Page images and extracted text ->
=====

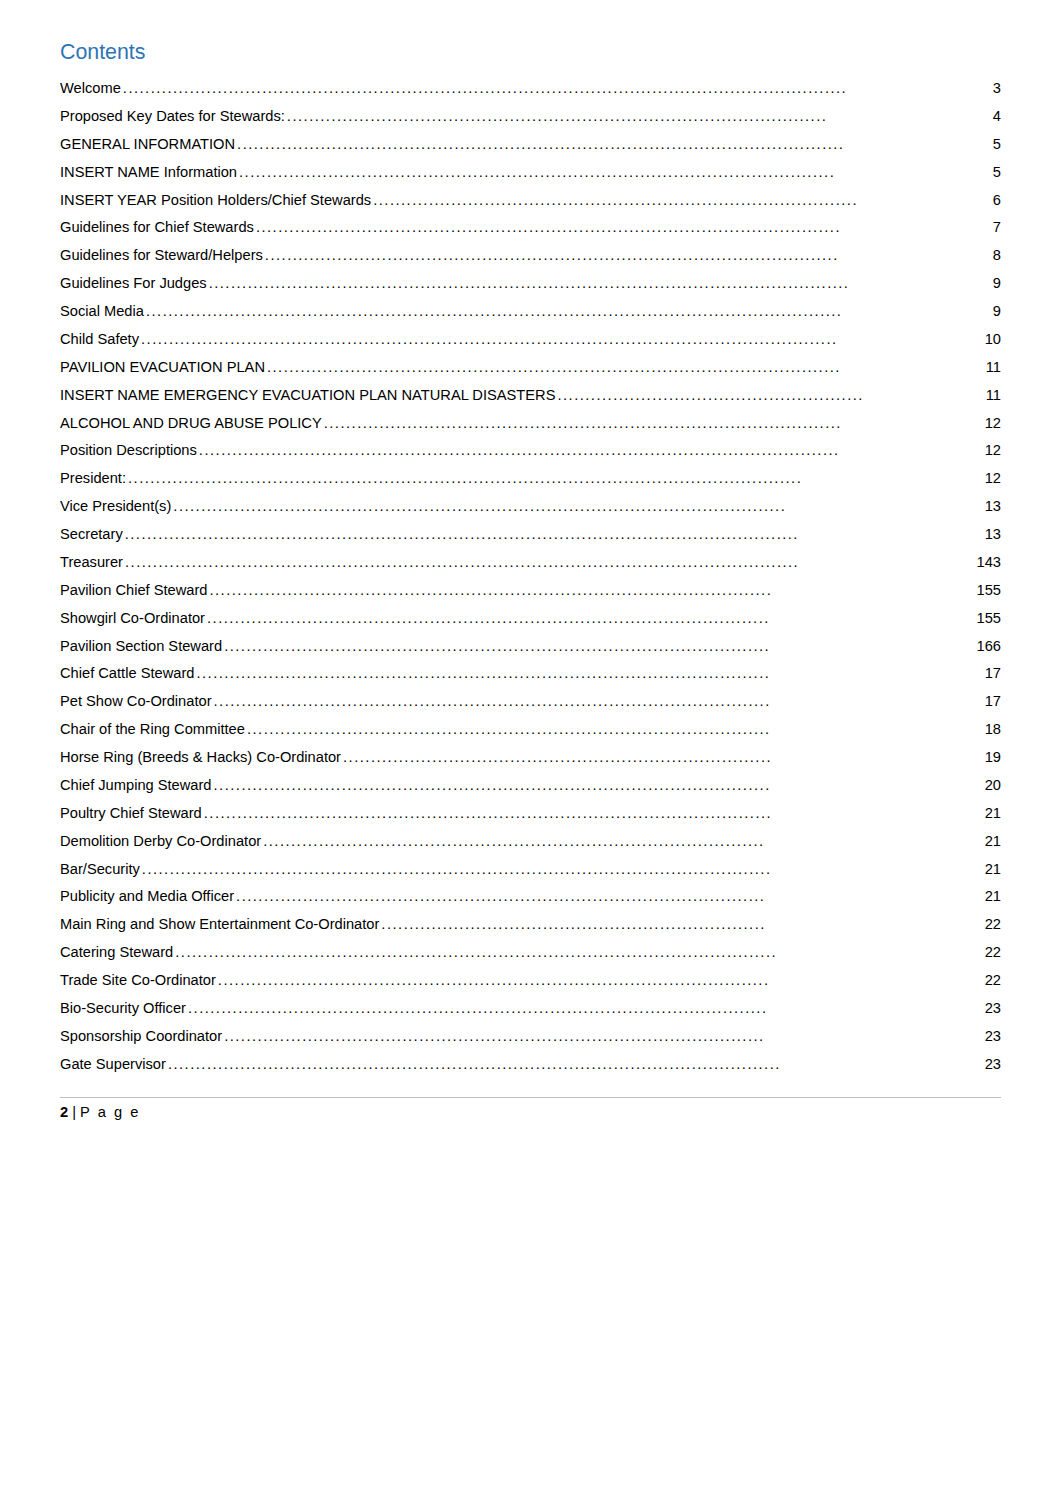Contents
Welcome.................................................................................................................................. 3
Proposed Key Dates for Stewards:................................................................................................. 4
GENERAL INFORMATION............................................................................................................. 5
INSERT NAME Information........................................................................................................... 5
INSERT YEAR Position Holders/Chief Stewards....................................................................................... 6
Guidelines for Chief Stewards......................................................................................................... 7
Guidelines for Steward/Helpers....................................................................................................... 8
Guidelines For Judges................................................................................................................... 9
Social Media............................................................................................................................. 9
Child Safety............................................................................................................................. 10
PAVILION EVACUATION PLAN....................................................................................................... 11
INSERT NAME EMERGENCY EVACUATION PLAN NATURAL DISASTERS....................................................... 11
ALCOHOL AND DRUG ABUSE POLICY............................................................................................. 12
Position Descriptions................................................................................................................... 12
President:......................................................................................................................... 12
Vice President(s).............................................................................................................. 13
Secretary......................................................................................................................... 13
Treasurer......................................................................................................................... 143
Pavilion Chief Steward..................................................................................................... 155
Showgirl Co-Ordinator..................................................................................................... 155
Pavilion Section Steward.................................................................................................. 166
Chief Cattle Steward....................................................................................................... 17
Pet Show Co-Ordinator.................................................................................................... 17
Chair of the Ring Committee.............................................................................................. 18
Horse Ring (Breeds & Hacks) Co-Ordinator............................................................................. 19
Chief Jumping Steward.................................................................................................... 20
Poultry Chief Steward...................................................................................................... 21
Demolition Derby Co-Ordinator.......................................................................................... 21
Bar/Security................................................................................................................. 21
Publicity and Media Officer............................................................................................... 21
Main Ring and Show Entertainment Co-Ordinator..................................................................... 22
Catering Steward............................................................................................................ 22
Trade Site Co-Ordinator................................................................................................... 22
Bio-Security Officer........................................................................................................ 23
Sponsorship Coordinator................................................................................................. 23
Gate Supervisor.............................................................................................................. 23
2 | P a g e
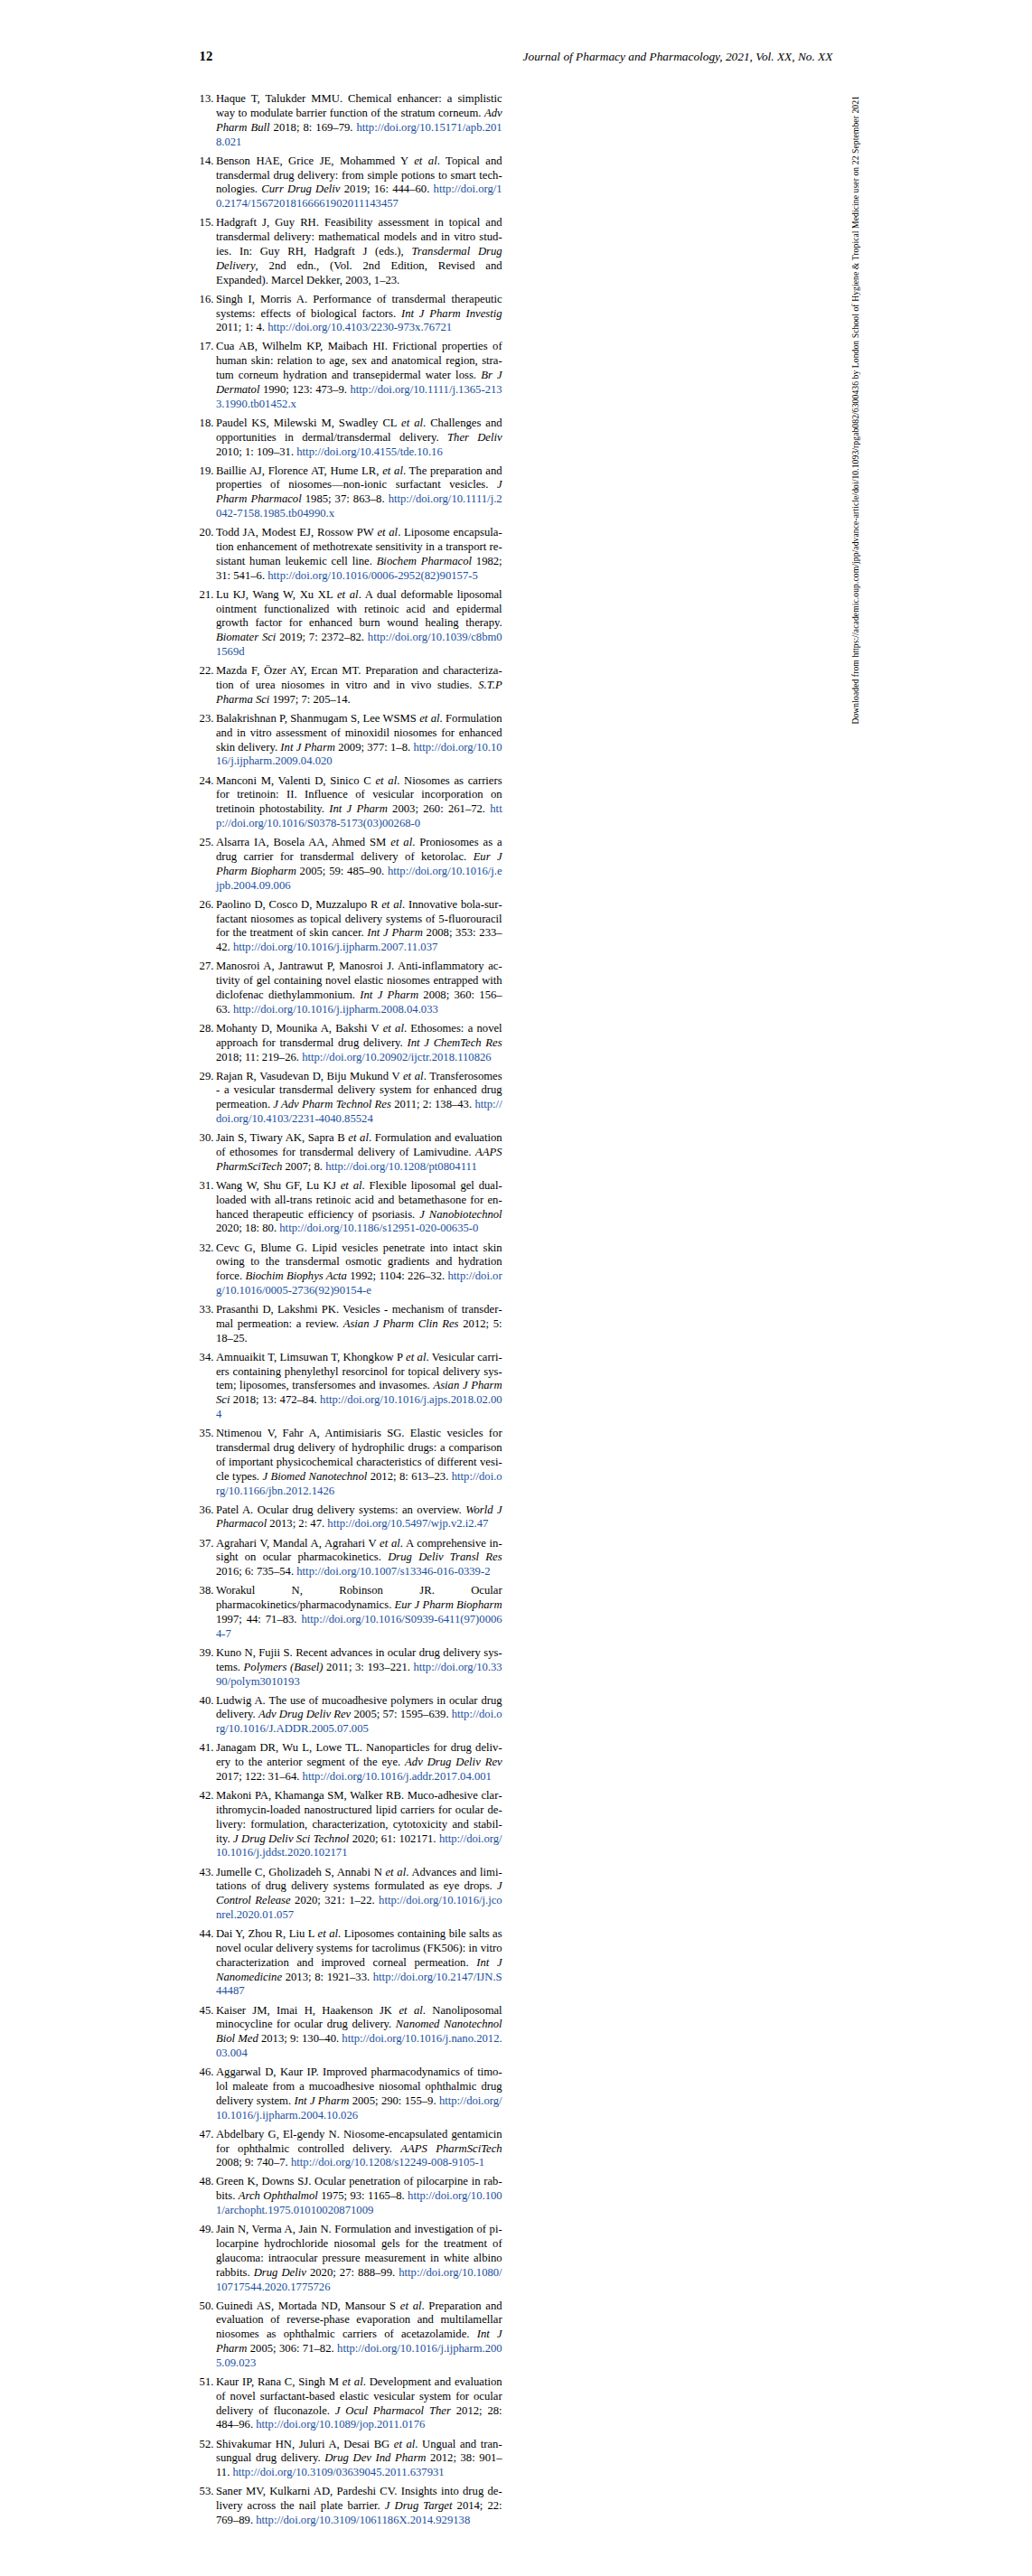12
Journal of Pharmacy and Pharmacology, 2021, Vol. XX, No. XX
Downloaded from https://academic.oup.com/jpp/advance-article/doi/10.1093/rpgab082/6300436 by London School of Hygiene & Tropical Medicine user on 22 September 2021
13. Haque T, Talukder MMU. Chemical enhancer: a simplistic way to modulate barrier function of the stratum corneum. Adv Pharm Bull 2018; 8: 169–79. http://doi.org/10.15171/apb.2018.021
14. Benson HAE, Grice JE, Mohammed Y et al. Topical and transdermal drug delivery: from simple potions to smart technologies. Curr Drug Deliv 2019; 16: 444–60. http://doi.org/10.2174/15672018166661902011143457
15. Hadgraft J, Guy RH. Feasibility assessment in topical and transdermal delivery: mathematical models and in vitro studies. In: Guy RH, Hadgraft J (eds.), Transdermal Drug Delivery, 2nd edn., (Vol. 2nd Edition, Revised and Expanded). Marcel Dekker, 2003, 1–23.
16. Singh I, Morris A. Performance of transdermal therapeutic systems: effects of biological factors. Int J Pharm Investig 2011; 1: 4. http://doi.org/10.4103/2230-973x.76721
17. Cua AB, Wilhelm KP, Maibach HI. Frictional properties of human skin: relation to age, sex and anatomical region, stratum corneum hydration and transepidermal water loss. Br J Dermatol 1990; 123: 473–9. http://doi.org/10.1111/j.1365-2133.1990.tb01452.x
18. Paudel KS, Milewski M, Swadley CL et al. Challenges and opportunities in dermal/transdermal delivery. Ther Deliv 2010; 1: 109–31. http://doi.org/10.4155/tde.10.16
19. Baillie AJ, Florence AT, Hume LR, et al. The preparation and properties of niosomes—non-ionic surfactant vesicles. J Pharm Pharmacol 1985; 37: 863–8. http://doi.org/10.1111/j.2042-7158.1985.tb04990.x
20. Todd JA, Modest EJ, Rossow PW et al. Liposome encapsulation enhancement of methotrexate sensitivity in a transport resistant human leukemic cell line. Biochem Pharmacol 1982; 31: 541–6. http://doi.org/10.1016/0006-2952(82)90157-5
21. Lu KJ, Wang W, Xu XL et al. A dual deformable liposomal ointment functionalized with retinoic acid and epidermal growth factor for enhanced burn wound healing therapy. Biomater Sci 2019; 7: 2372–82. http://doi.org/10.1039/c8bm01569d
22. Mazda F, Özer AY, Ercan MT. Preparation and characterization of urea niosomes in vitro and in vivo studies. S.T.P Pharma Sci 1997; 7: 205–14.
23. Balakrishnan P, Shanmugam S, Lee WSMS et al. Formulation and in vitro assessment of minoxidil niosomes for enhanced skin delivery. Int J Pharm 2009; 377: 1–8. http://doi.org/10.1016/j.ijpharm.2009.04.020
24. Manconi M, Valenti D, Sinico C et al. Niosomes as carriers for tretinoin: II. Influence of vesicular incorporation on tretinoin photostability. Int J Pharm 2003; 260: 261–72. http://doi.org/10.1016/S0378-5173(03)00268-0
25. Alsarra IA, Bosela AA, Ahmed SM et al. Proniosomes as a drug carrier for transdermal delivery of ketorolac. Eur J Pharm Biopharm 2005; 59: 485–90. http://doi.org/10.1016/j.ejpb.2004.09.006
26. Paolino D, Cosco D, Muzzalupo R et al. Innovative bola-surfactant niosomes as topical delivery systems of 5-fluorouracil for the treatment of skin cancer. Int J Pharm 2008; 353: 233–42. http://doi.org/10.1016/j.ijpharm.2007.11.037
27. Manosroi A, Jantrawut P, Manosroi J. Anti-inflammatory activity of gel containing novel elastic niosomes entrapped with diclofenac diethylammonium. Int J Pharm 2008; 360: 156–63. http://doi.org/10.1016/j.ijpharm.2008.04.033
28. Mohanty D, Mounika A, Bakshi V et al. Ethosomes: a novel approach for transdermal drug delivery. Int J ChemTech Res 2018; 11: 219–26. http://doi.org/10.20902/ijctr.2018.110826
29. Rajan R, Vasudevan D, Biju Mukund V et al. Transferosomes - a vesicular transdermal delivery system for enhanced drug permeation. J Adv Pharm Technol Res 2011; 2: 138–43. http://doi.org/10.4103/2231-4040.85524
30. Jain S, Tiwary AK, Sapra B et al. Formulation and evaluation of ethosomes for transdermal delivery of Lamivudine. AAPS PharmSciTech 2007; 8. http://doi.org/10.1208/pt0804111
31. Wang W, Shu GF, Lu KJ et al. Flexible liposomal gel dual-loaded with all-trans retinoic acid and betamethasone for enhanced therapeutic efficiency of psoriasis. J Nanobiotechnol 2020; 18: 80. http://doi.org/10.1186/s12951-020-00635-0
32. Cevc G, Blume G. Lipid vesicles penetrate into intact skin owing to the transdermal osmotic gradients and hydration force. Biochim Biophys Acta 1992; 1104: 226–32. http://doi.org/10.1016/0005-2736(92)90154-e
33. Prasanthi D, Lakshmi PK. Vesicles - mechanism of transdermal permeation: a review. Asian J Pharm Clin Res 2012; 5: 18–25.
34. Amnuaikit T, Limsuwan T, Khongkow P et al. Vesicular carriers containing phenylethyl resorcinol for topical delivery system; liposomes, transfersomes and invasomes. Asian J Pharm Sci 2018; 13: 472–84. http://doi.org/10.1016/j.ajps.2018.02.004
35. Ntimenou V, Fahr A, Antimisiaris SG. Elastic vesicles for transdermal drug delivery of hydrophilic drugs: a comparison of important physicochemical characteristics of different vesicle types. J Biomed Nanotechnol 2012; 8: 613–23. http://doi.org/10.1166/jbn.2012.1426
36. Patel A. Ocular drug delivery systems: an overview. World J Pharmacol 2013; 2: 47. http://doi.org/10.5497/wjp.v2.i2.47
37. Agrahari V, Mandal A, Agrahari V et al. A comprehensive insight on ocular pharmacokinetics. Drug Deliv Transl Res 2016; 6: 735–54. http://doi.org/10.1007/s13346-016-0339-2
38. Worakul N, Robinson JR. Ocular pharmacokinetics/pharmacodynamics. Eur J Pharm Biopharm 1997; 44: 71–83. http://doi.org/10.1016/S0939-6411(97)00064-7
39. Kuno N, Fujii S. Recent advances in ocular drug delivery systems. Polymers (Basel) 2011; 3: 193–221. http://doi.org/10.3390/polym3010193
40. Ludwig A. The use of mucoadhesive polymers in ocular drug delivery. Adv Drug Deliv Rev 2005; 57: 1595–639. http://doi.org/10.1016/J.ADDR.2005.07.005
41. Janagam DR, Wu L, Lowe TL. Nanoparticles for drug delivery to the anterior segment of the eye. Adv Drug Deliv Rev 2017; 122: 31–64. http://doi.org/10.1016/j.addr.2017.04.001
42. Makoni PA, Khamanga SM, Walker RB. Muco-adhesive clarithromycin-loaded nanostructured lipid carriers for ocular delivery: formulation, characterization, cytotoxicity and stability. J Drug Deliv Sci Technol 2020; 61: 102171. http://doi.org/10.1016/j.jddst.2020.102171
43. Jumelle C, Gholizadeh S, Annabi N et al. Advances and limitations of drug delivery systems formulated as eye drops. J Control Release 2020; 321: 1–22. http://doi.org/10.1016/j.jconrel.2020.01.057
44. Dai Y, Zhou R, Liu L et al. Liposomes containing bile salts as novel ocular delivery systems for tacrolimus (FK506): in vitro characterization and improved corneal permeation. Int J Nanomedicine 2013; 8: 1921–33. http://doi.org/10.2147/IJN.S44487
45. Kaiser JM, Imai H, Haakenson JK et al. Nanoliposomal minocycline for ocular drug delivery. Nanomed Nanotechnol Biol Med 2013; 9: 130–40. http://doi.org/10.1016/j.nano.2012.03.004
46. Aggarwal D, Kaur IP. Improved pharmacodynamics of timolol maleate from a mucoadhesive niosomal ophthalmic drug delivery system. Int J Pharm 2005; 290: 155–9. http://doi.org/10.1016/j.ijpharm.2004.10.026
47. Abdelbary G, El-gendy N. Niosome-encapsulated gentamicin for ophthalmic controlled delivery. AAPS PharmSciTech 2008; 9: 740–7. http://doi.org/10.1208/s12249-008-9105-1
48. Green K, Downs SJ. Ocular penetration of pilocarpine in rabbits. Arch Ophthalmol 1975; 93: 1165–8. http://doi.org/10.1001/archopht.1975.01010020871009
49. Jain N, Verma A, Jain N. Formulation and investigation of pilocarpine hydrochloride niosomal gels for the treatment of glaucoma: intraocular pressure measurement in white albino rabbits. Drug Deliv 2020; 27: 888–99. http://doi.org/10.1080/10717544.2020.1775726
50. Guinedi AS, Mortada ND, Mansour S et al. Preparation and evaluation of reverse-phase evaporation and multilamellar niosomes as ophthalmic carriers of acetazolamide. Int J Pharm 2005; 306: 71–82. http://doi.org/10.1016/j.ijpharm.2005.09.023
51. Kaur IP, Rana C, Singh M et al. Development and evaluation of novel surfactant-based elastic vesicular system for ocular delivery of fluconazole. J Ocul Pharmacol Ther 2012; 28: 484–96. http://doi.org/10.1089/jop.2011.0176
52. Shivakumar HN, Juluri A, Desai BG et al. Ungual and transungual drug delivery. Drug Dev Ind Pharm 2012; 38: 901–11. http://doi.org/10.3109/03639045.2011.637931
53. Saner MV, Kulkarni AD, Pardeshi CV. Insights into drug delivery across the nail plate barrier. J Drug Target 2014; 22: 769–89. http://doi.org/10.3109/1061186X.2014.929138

=====

Problem details -> What is needed is every line of the records that contains the word "AAPS".

Response to this task ->
30. Jain S, Tiwary AK, Sapra B et al. Formulation and evaluation of ethosomes for transdermal delivery of Lamivudine. AAPS PharmSciTech 2007; 8. http://doi.org/10.1208/pt0804111
47. Abdelbary G, El-gendy N. Niosome-encapsulated gentamicin for ophthalmic controlled delivery. AAPS PharmSciTech 2008; 9: 740–7. http://doi.org/10.1208/s12249-008-9105-1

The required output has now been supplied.